Par Laurence Dequay
Emmanuel Macron rêve de réformer le pays sans s'appuyer sur les corps
intermédiaires. Conséquence : le rapport de force se construit sur le
pavé.
Les syndicats n'appartiennent pas à sa culture. Dès 2015, Emmanuel
Macron pestait contre ces organisations syndicales conservatrices qui
piétinaient son premier projet de loi réformant le travail du dimanche
et les prud'hommes. Candidat, le leader d'En Marche, avec ses
conseillers, les envisageait «comme des freins à lever plus que des partenaires pour mener ses réformes»,
selon Luc Bérille, secrétaire général de l'Unsa. Au siège de la CFDT,
Macron exaspérait, en expliquant doctement à ces cadres réformistes que
les syndicats devraient se contenter de défendre les intérêts des
salariés dans les entreprises et dans les branches, l'Etat portant seul
l'intérêt général. «Il veut nous faire rentrer à la niche ! tonnait une proche de Laurent Berger. La démocratie sociale ne fonctionne pas comme ça !»
Au
printemps 2018, peu d'inflexion. L'exécutif veut réformer la SNCF par
ordonnances, refondre les contrats des agents publics, malgré la
convergence le 22 mars, place de la Bastille, au nom de la défense du
service public, de deux cortèges de cheminots et de fonctionnaires. «La méthode Macron vise, je le crains, à délégitimer les syndicats, en les opposant au pouvoir politique, critique Bernadette Groison, secrétaire générale de la FSU. Indifférent,
le président n'a jamais rencontré les organisations de la fonction
publique. Ses ministres nous reçoivent sans engager le travail avec
nous. Le document d'orientation qui nous a été remis s'attaque au
paritarisme. Nous espérons un changement.»
« Il ne faudra pas venir nous chercher pour jouer les pompiers »
Des propos cinglants qui entrent en résonance avec ceux de Laurent Berger (CFDT) dans les Echos : «La méthode Macron, c'est "vous écoutez, je tranche".»
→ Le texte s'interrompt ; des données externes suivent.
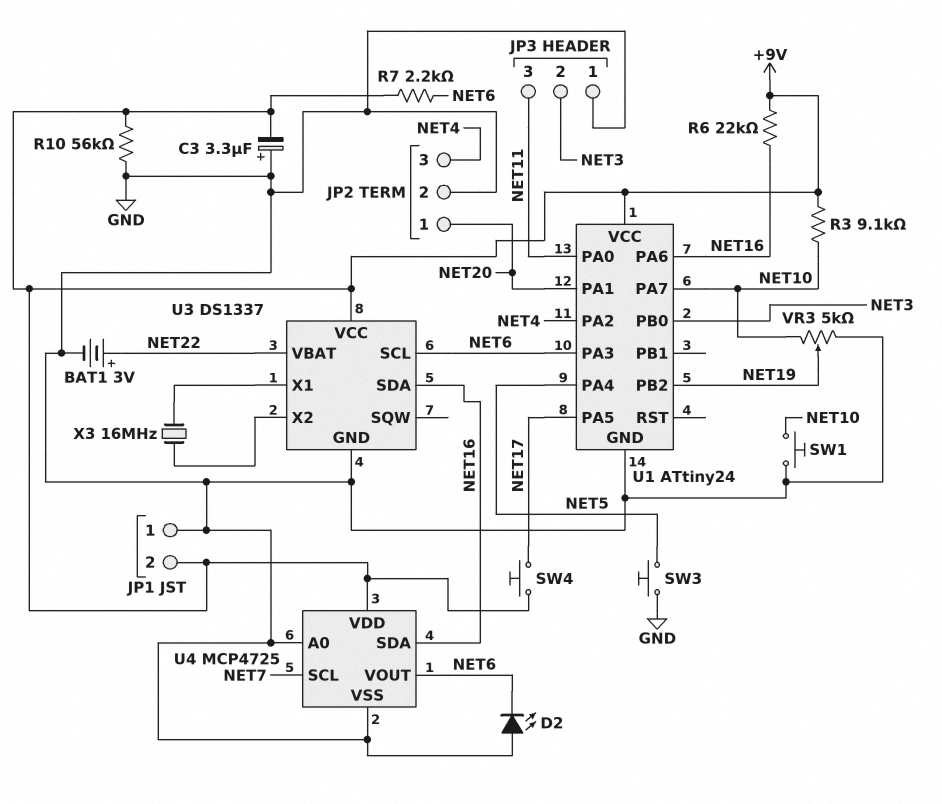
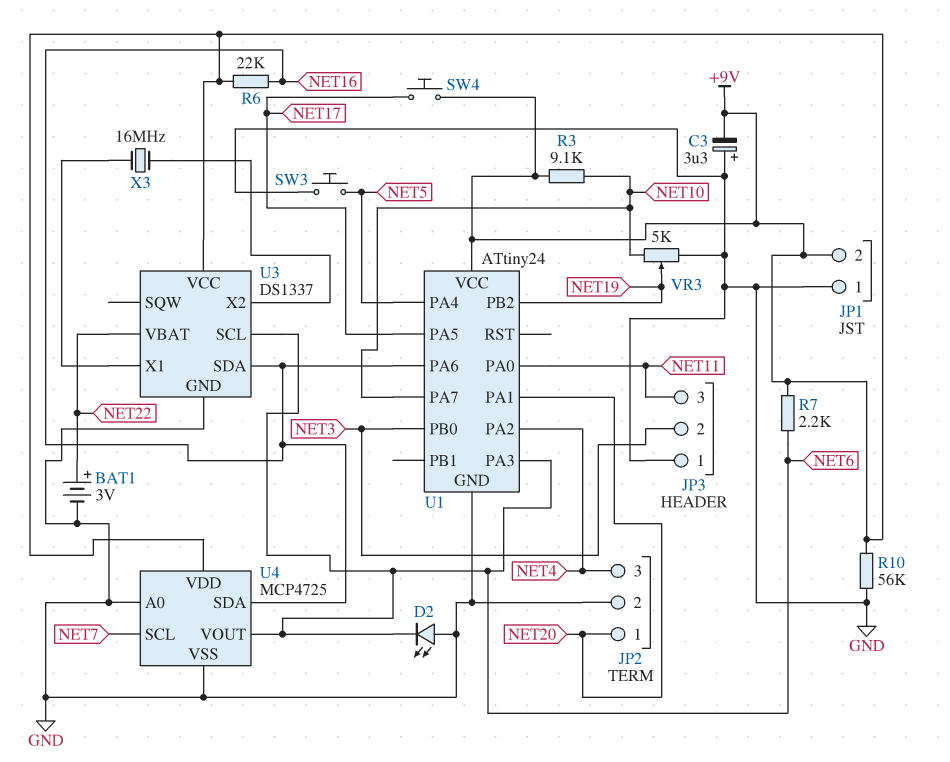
SW1: button (GND, NET10) -> none

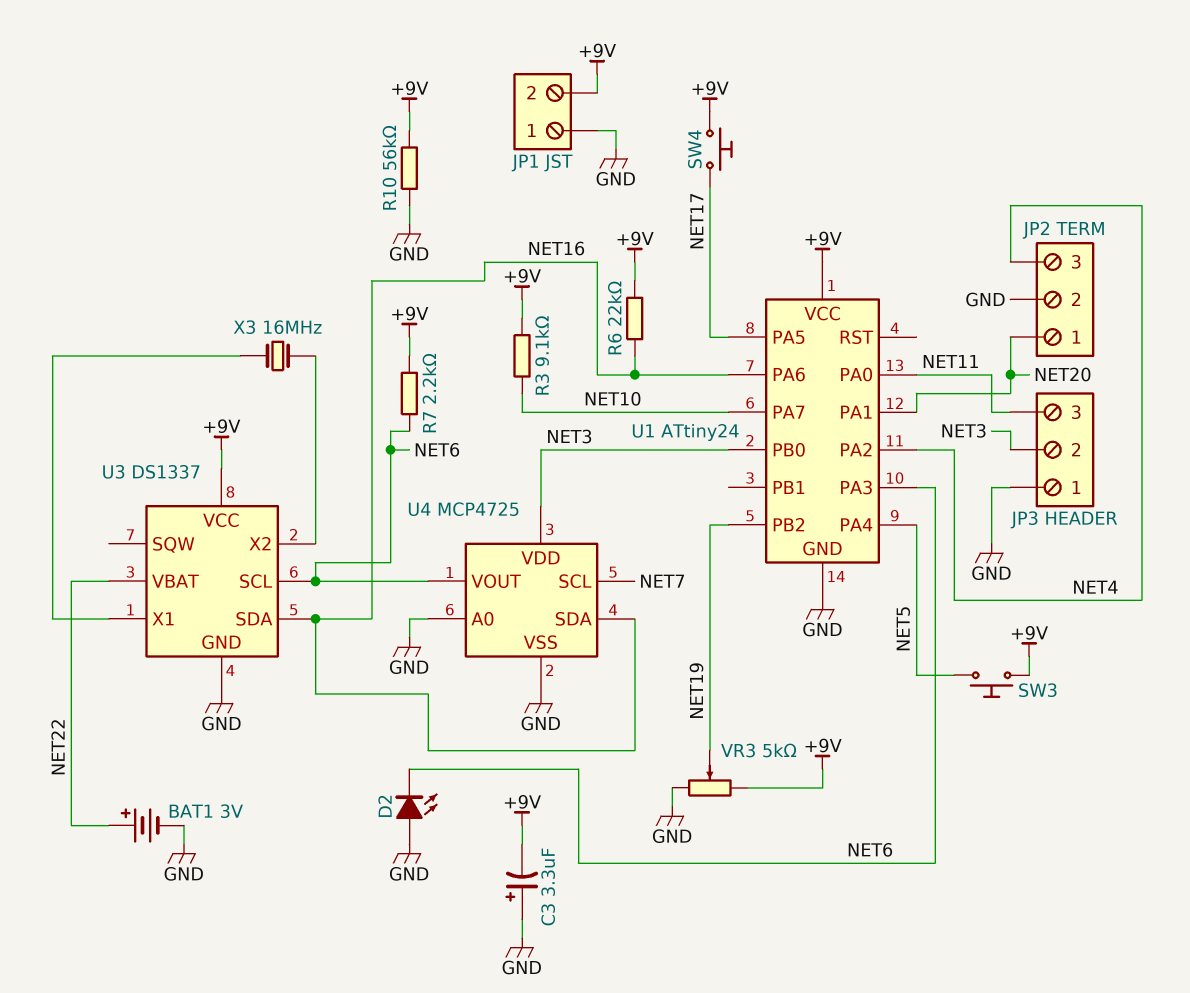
SW3: button (GND, NET5) -> button (+9V, NET5)
U4 pin VDD: +9V -> NET3
VR3: 5k (GND, NET10, wiper NET19) -> 5k (+9V, GND, wiper NET19)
Pour imposer au chef de l'Etat un débat de fond sur la réforme du
ferroviaire - laquelle ne se résume pas à la suppression de leur statut
-, les cheminots ont donc innové avec un calendrier de trente-six jours
de grève perlée. «Emmanuel Macron peut espérer engranger un point
politique en passant en force à la SNCF. Mais réformer cette dernière
sans le soutien des cheminots, c'est en revanche hyper-risqué et
contre-productif», avertit Luc Bérille - l'UNSA est, derrière la CGT, le deuxième syndicat à la SNCF.
Echaudés
par des ordonnances sur le travail jugées plus favorables aux
entreprises qu'aux salariés, les syndicats s'alarment aussi du recul du
paritarisme, en matière de formation, de logement social et d'assurance
chômage. Car l'Etat reprend aussi en main l'Unedic ! Non seulement il
assignera aux partenaires sociaux une trajectoire financière, mais il
leur fixera aussi des objectifs particuliers. «Il y a toujours des concertations, souligne Jean-Claude Mailly, secrétaire général de Force ouvrière. Je regrette cependant que ce champ du paritarisme se réduise, car c'est une excellente école de la responsabilité.»
A
la CGT, le secrétaire général, Philippe Martinez, accuse le président
d'entretenir une campagne mensongère sur la SNCF et ses cheminots, comme
de diviser et d'opposer aussi ceux qui n'ont pas grand-chose, retraités
contre jeunes, fonctionnaires contre salariés, en ménageant les riches.
Décisif pour la CGT et le rôle dévolu aux syndicats en Macronie, le
bras de fer printanier pose aussi cette question au président : peut-il
réformer durablement un pays sans s'appuyer sur ses corps intermédiaires
? «Il ne faudra pas venir nous chercher pour jouer les pompiers», a prévenu Laurent Berger.